Abkommen bleibt dennoch Hürde für Urheberrechts-Modernisierung
Das Gutachten zeigt allerdings auch, dass die endgültige Fassung von CETA noch genügend Anlass zur Kritik bietet. Das gilt besonders im Hinblick auf die mittlerweile auch von der Europäischen Kommission angekündigte Modernisierung des Urheberrechts. Denn was ein völkerrechtliches Abkommen verbindlich festlegt, davon kann anschließend nicht einer der Vertragspartner ohne weiteres wieder abweichen. Zwei Punkte sind es, die hier ins Augen fallen:
- So sieht das Abkommen ausdrücklich vor, dass dass das Abfilmen von Kinovorführungen künftig eigens strafrechtlich sanktioniert werden kann, was in Deutschland bislang nur über allgemeine Vorschriften verboten ist. Obwohl es sich hierbei streng genommen um keine verbindliche Vorgabe handelt, so ist dennoch davon auszugehen, dass die Bestimmung politischen Druck erzeugen wird, sie auch innerstaatlich umzusetzen.
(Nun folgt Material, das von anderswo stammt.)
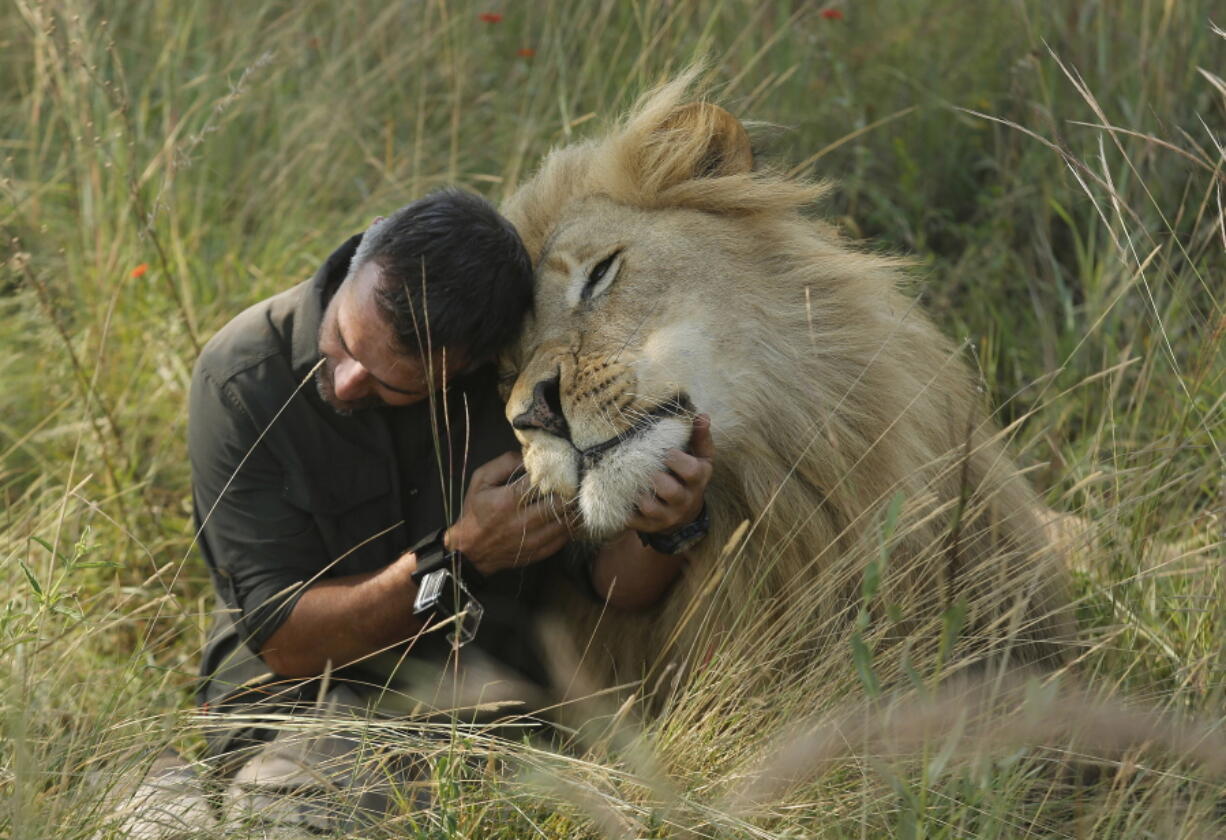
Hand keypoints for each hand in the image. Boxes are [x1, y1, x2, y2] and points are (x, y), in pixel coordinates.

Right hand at [444, 451, 569, 576]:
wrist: (470, 550)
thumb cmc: (475, 511)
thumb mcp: (481, 480)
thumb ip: (504, 463)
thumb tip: (529, 455)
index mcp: (507, 500)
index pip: (541, 481)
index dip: (554, 471)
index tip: (561, 464)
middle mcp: (522, 521)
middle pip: (559, 502)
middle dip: (569, 489)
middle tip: (575, 480)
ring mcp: (532, 539)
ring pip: (565, 521)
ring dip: (573, 507)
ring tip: (576, 497)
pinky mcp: (538, 552)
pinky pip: (563, 539)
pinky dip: (570, 526)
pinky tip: (570, 516)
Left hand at [626, 414, 714, 535]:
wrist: (684, 515)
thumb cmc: (688, 477)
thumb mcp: (700, 458)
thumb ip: (700, 437)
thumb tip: (702, 416)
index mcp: (697, 481)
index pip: (691, 471)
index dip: (676, 459)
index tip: (665, 450)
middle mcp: (684, 501)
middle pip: (670, 490)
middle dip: (655, 476)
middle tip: (643, 465)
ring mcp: (666, 516)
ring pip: (648, 506)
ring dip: (636, 491)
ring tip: (629, 479)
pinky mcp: (648, 526)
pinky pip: (630, 519)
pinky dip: (621, 507)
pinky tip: (616, 494)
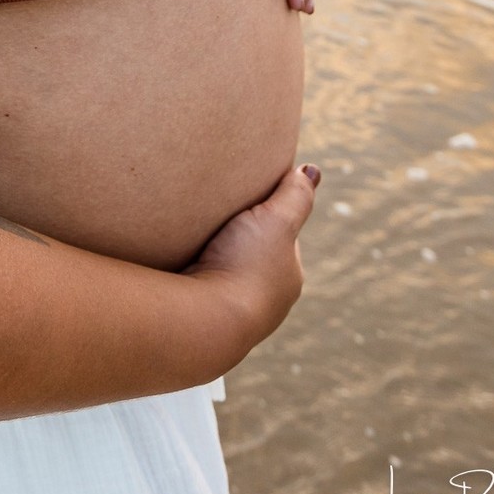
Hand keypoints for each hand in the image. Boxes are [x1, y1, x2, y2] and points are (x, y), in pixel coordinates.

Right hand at [184, 164, 320, 338]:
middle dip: (238, 240)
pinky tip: (180, 264)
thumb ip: (294, 195)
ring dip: (214, 260)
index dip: (267, 213)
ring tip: (192, 239)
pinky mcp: (205, 323)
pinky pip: (203, 291)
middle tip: (215, 215)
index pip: (282, 237)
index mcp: (289, 278)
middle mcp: (268, 302)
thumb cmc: (245, 267)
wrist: (205, 320)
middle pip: (253, 257)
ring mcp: (236, 316)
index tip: (246, 197)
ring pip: (227, 276)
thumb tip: (313, 170)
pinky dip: (195, 277)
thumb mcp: (276, 220)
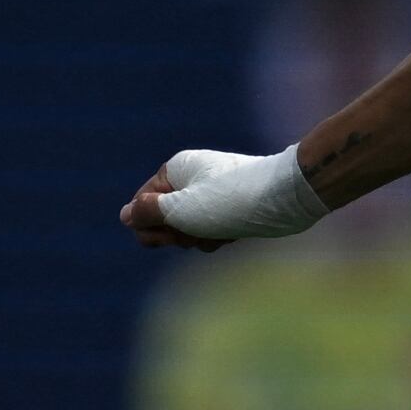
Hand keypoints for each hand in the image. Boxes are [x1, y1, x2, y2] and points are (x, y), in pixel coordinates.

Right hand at [120, 147, 324, 249]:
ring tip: (219, 233)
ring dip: (199, 239)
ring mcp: (210, 195)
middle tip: (196, 233)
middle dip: (177, 234)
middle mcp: (190, 179)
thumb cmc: (230, 200)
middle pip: (163, 219)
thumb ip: (149, 213)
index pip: (141, 205)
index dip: (150, 226)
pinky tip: (232, 236)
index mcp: (174, 170)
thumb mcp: (181, 209)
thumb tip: (125, 215)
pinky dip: (217, 237)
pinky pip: (210, 230)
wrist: (285, 198)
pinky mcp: (229, 210)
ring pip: (188, 229)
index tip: (168, 235)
- Schließlich bestätigt CETA den bereits geltenden rechtlichen Schutz für technische Schutzmaßnahmen (Kopierschutz), der das an sich zulässige Anfertigen von Privatkopien verbietet, wenn dazu solche Vorrichtungen umgangen werden müssten. Diese Regelung unterdrückt die Möglichkeit von Fair use und wurde deshalb schon seit Langem als reformbedürftig identifiziert. Mit dem Abschluss von CETA wäre ihre Abschaffung in weite Ferne gerückt.